Mr Legere is one of several candidates under consideration for the top job and it was unclear whether he was the preferred individual, people briefed on the matter told the Financial Times.
The move to hire a new chief executive from outside raises questions about the prospects for Artie Minson and Sebastian Gunningham, the two WeWork insiders elevated to co-CEOs to replace Adam Neumann, co-founder, after the company’s failed flotation in September.
Mr Minson was WeWork’s chief financial officer before his promotion while Mr Gunningham, a former Amazon executive, was vice-chairman.
Other people close to SoftBank and WeWork have said that Marcelo Claure, the former Sprint executive who SoftBank installed as WeWork’s chairman in October, has no plan to act as the group’s chief executive.
Mr Legere, a colourful executive who has cultivated an outsize Twitter following, presided over T-Mobile’s effort to buy Sprint, its rival US telecoms group, which is controlled by SoftBank. Joining WeWork would reunite him with Mr Claure, with whom he negotiated the $59bn deal.

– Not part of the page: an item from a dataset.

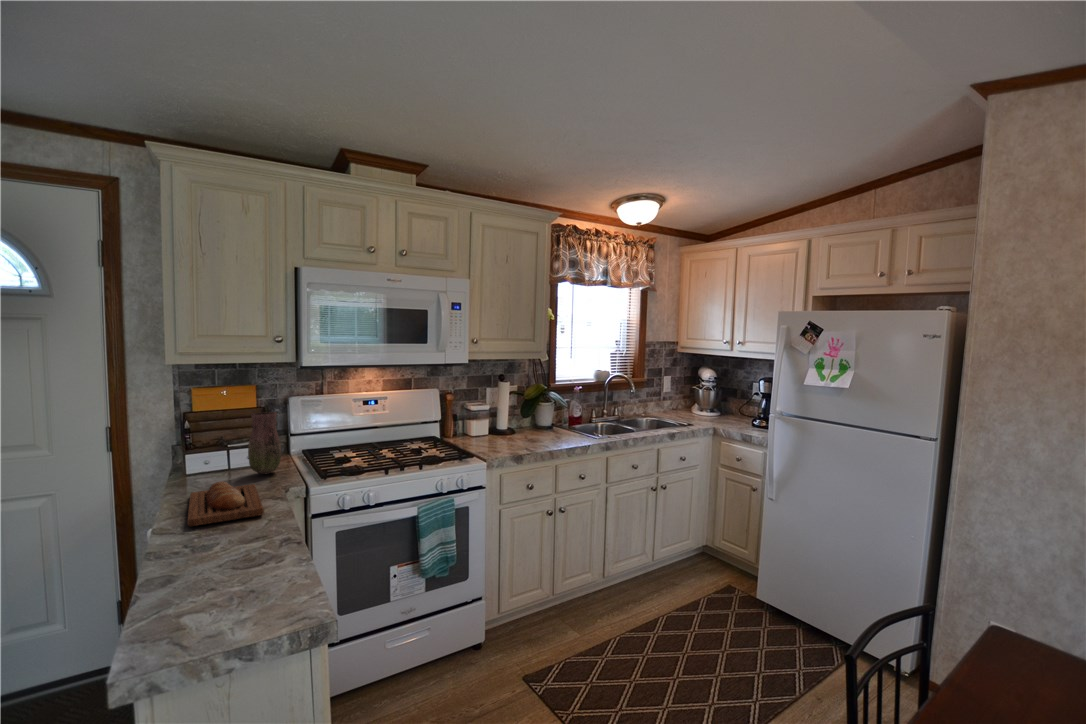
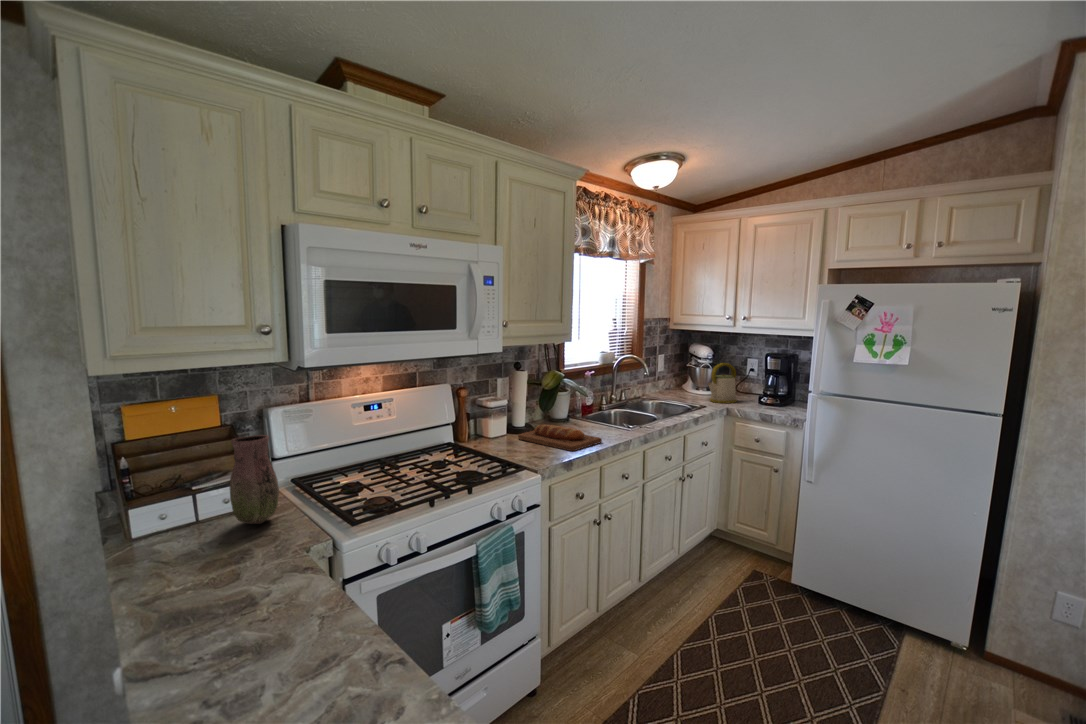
kettle: none [702,385,732,424] -> present [708,363,737,403]
bread loaf: present [187,481,264,526] -> present [518,424,602,451]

The news of the discussions knocked shares in T-Mobile USA by almost 3 per cent to $78.61 in lunchtime trading, and shares in Sprint were off almost 4 per cent at $5.86. Regulators have approved the deal but it still faces litigation from several state attorneys-general.
Before the Sprint-T-Mobile deal, however, the two executives were fierce competitors. Mr Claure once called Mr Legere a “con artist”.
Jeffrey Sonnenfeld, a Yale management professor who has known Mr Legere for several years and has been tipping him for months as a candidate to run WeWork, described the T-Mobile boss as a tireless promoter of the brands he works for.
His entrepreneurship, his record of “disaster recovery” as head of the telecoms company Global Crossing after an accounting scandal, and SoftBank’s “great respect” for him make Mr Legere an ideal fit for WeWork, Mr Sonnenfeld wrote in September.
“While he’s almost as well-known publicly for his long hair and flamboyant persona as [Mr] Neumann, the comparisons stop there.”
WeWork was plunged into chaos when it pulled the plug on its initial public offering, ultimately agreeing to a near $10bn rescue package from SoftBank in a deal that gave the Japanese telecoms-to-technology group majority control and pumped fresh capital into the business in the form of new equity and debt.
Mr Legere could join WeWork in early 2020 if he and the board can thrash out a deal. But the work ahead of any new WeWork boss may prove more challenging than his success turning T-Mobile into the third biggest wireless carrier in the US. “It’s not an easy job to take on,” Mr Sonnenfeld said.
WeWork has begun cutting or outsourcing 4,000 of its roughly 14,000 employees in a cost cutting drive which Mr Claure has said will allow it to reach profitability without raising fresh capital. Insiders are unsure whether that will be enough or if property owners, who have leased millions of square feet of office space to the company, will be as keen to rent to WeWork again if it overcomes its current crisis.
The Wall Street Journal earlier reported on the talks with Mr Legere.